Observatório Pastoral
Partilhava um médico do Serviço de Urgência: “Várias vezes, no meu longo serviço nas ambulâncias do INEM, tentei ressuscitar pessoas com massagens cardíacas e respiração boca-a-boca. Nesses momentos, não se pensa. Só se quer dar o nosso espírito de vida. Estou feliz por alguém ter regressado à vida e ao afeto dos seus por causa do sopro que lhe inspirei num momento em que a vida esteve por um fio.”
Jesus veio, atravessou paredes e reanimou uma comunidade em agonia. Era o medo que a paralisava. Já antes, João disse que, para entregar o Espírito, Jesus inclinou a cabeça… não para o céu… mas, sobranceiro, fê-lo para os que estavam junto à cruz, em baixo (Cfr. Jo 19,30).
A guerra faz agonizar a humanidade. Estrangula-nos com a inflação e com a fome. E a Igreja? Aquela que deveria ter saído para fora, após os ventos do Concílio, não será que agoniza também? Estamos sem respiração, sem fôlego. As gerações mais novas não querem como herança uma vida eclesial asfixiada. Sentem-se órfãs e desamparadas. E nós teremos coragem de soprar sobre elas um Espírito de continuidade, sem saber o como, no concreto, mas confiar (confiar é ter uma fé comum)?

* _Dados brutos_:

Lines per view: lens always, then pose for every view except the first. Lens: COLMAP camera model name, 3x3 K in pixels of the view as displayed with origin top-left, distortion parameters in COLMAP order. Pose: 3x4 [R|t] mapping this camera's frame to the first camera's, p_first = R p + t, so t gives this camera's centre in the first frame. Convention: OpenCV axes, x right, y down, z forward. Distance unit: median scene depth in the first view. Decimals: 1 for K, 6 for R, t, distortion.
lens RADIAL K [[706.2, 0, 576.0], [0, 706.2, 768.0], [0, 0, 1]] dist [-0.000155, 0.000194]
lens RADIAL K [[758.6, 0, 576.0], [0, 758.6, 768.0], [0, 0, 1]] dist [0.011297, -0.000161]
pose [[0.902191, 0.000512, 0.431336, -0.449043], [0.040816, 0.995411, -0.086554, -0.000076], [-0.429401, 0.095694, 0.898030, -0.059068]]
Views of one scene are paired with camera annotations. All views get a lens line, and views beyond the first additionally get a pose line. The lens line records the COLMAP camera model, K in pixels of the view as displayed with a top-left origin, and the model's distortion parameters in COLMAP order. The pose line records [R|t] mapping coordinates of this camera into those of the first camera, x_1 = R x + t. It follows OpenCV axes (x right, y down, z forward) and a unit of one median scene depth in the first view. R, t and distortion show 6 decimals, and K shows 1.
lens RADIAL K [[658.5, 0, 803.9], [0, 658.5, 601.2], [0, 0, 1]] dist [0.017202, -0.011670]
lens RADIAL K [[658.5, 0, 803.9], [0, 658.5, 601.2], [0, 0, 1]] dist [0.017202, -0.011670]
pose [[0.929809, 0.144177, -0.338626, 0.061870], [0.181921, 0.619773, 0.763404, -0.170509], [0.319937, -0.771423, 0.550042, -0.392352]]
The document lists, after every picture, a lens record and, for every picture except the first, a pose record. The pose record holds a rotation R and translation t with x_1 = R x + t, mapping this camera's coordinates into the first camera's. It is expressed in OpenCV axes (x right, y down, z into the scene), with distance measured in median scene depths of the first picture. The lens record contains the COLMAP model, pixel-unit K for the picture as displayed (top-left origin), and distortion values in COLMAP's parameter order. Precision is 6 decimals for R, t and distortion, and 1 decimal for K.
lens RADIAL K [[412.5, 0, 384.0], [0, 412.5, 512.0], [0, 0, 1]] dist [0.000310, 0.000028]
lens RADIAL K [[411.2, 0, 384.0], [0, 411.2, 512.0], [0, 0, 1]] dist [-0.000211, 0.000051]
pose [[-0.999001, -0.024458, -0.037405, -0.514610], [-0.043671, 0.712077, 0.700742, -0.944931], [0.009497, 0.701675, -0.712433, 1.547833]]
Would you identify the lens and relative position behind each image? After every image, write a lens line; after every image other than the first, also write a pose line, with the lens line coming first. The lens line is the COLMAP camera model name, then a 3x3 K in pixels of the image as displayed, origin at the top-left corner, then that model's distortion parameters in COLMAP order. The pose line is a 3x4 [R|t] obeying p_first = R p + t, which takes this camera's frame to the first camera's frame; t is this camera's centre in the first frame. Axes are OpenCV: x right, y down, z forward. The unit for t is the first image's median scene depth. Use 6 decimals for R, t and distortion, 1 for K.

* _Tarefa a realizar_:
Pode reescrever o trecho da reflexão pastoral entre "A guerra faz" e "uma fé comum)?", inclusive, atualizando "humanidade" para "sociedade"?

* _Resposta do exercício_:
A guerra faz agonizar a sociedade. Estrangula-nos com a inflação e com a fome. E a Igreja? Aquela que deveria ter saído para fora, após os ventos do Concílio, não será que agoniza também? Estamos sem respiração, sem fôlego. As gerações mais novas não querem como herança uma vida eclesial asfixiada. Sentem-se órfãs e desamparadas. E nós teremos coragem de soprar sobre elas um Espírito de continuidade, sem saber o como, no concreto, mas confiar (confiar é ter uma fé comum)?